A certa altura tive de explicar-lhes: «O Sporting é um clube diferente. Jamais, comigo aqui, iria entrar nesse tipo de esquemas. Nem comigo, nem com os meus colegas.»
Ainda assim, eles insistiam. É verdade que nunca me disseram diretamente que o Sporting deveria entrar por vias ilegais. Mas lembravam sempre que era assim que outros faziam. Era uma conversa que me desagradava. E muito. Cheguei a dizer isso ao Jorge. E disse-lhe mais: «Se alguma vez o Sporting entrasse nesses esquemas, e nunca seria comigo, a verdade é que não precisava de si para nada.» Ou seja: quis dar -lhe a entender que um clube com um dos treinadores mais bem pagos do mundo teria de ser capaz de vencer sem precisar de entrar em jogos de bastidores.
Poderia ser isto uma sondagem dos dois para ver a minha abertura? Eu às vezes faço-me de parvo. Não sei o que era. Nunca quis tirar conclusões precipitadas. Nem quero. Mas posso dizer que o Octávio e o Jorge foram as primeiras pessoas com muitos anos de futebol de quem ouvi estas conversas sobre jogos para ganhar e para perder. Também é verdade que nunca foram mais além. Nunca passaram do ponto de apenas me contar estas coisas. Podia ser só uma lição. Aliás, ia ao encontro do que o Jorge gostava de me dizer muitas vezes: «Eu sei muito do que se passa no futebol.» Talvez um dia fosse bom ele contar tudo o que diz que sabe porque poderia ajudar a resolver muitos problemas do futebol português. E o Octávio podia fazer-lhe companhia. Os dois, pelos vistos, sabem mesmo muito.

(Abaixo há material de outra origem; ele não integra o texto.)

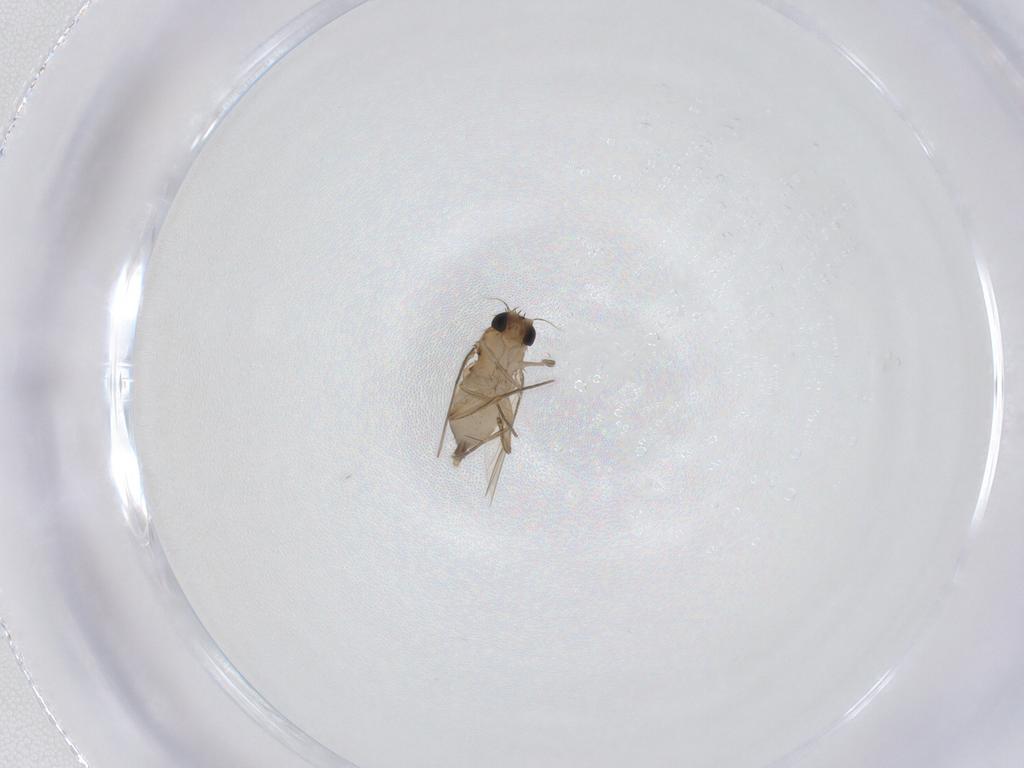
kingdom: Animalia
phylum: Arthropoda
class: Insecta
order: Diptera
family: Phoridae
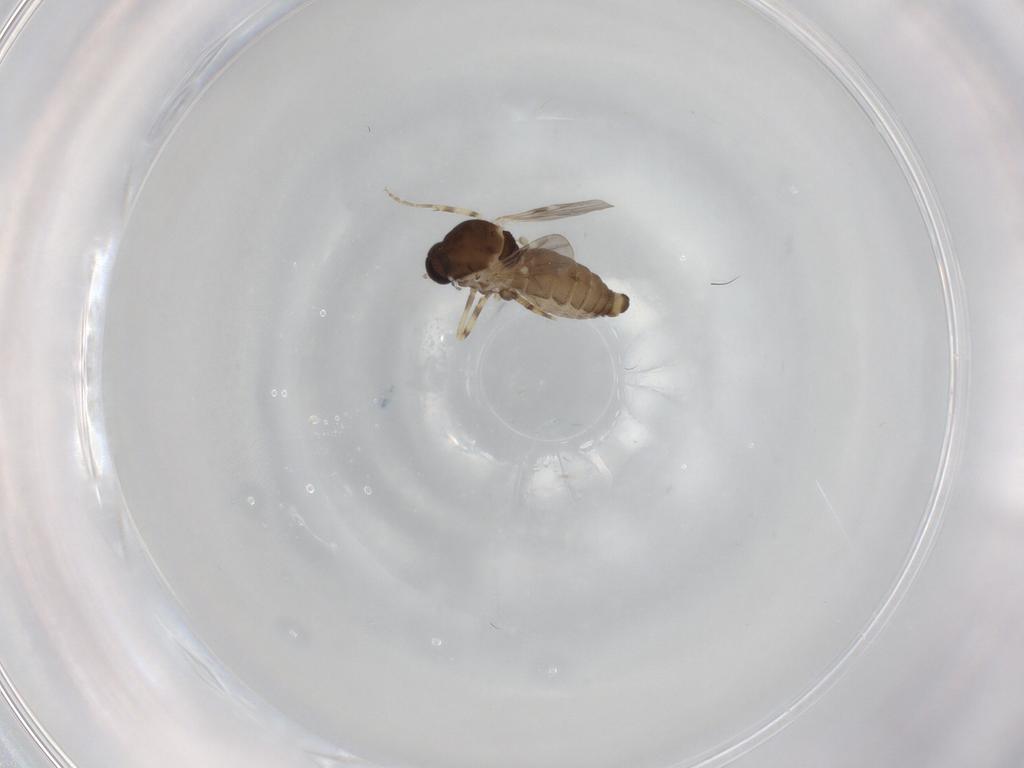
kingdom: Animalia
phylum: Arthropoda
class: Insecta
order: Diptera
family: Ceratopogonidae
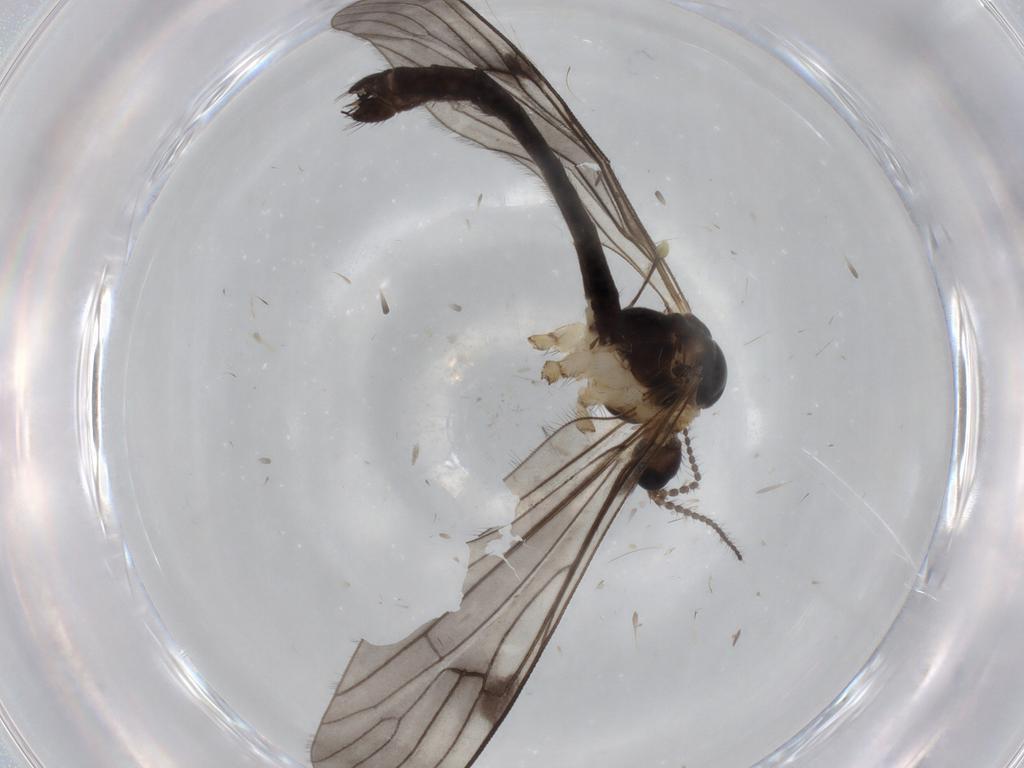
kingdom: Animalia
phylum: Arthropoda
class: Insecta
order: Diptera
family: Limoniidae
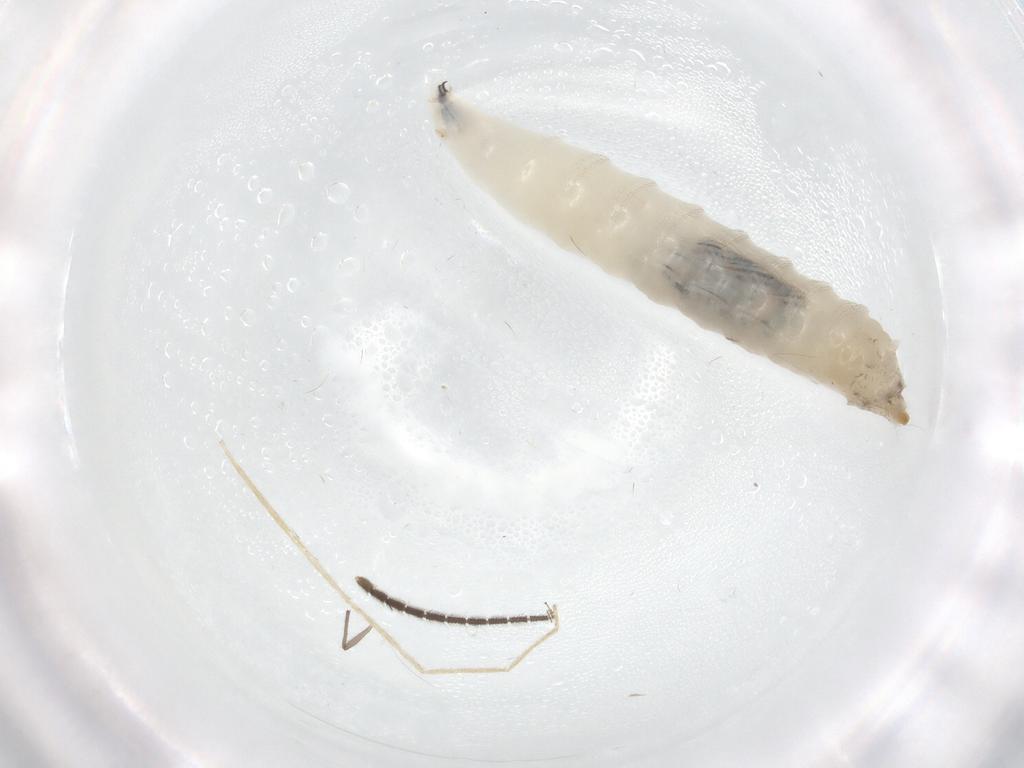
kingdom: Animalia
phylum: Arthropoda
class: Insecta
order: Diptera
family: Sciaridae
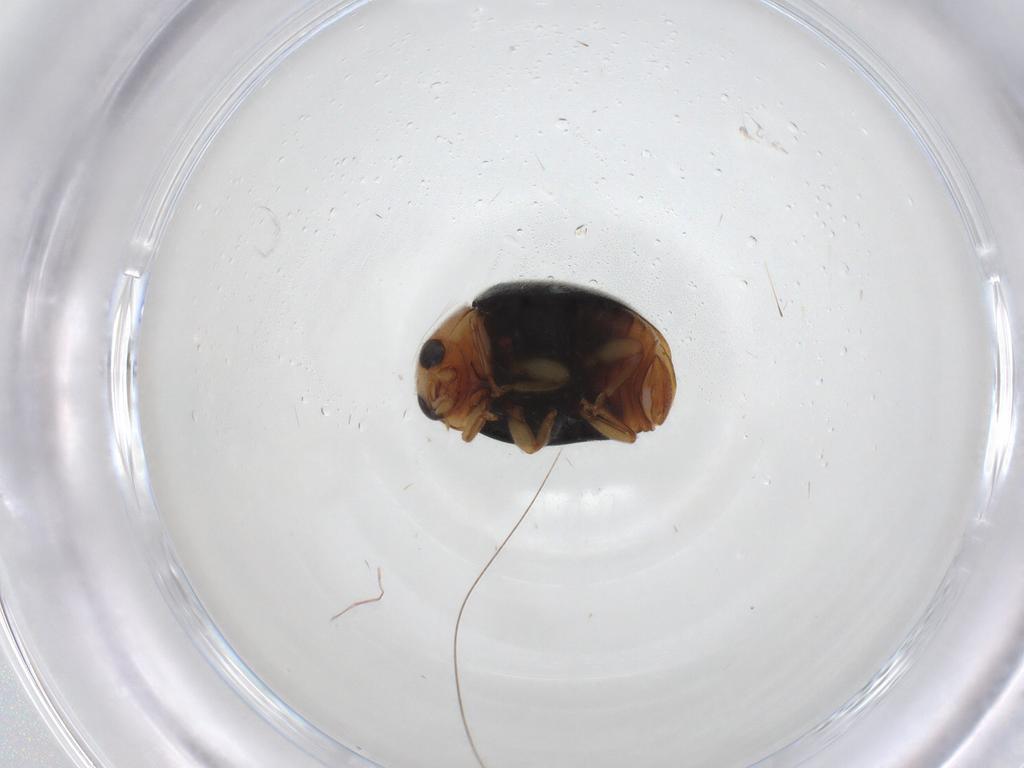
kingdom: Animalia
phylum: Arthropoda
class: Insecta
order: Coleoptera
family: Coccinellidae
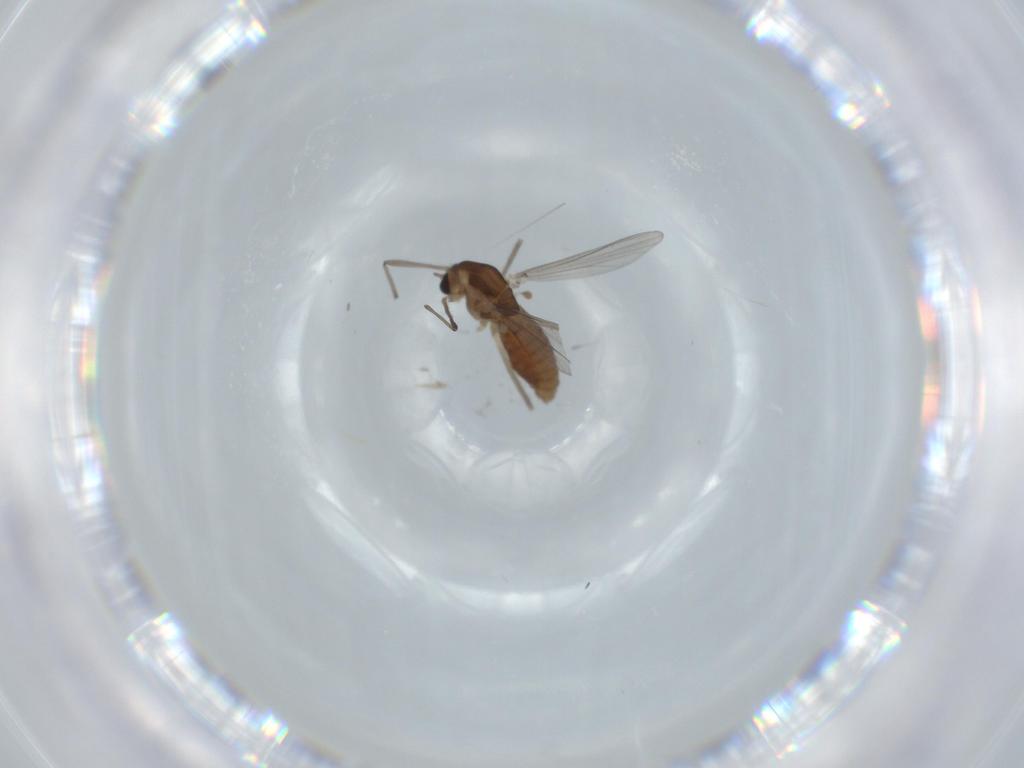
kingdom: Animalia
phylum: Arthropoda
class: Insecta
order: Diptera
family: Chironomidae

Nessa segunda época, porém, o Octávio esteve bastante tempo ausente devido a problemas de saúde. E convém explicar que a sua baixa médica foi sendo prolongada devido a uma decisão conjunta de Frederico Varandas, então chefe do departamento clínico, e do próprio Jorge Jesus. Porquê? Só os dois poderão explicar, mas a verdade é que a baixa foi sendo estendida, e, consequentemente, o Octávio falhou muitos jogos.
Saiu no final dessa temporada depois de me entregar a sua carta de demissão. Recebi -a com agrado, não tenho qualquer problema em dizê-lo. O Jorge veio falar comigo ainda antes desse momento, voltando a afirmar que o Octávio era um elemento importantíssimo, que eu não lhe dava valor, mas que ele deveria continuar. Tenho a certeza de que, nessa altura, o Octávio pensou que poderia entregar-me a carta à vontade e que eu não aceitaria devido à pressão feita pelo Jorge. E que, dessa forma, ele ficaria legitimado para continuar na sua função. Enganou -se. Aceitei a carta no mesmo segundo."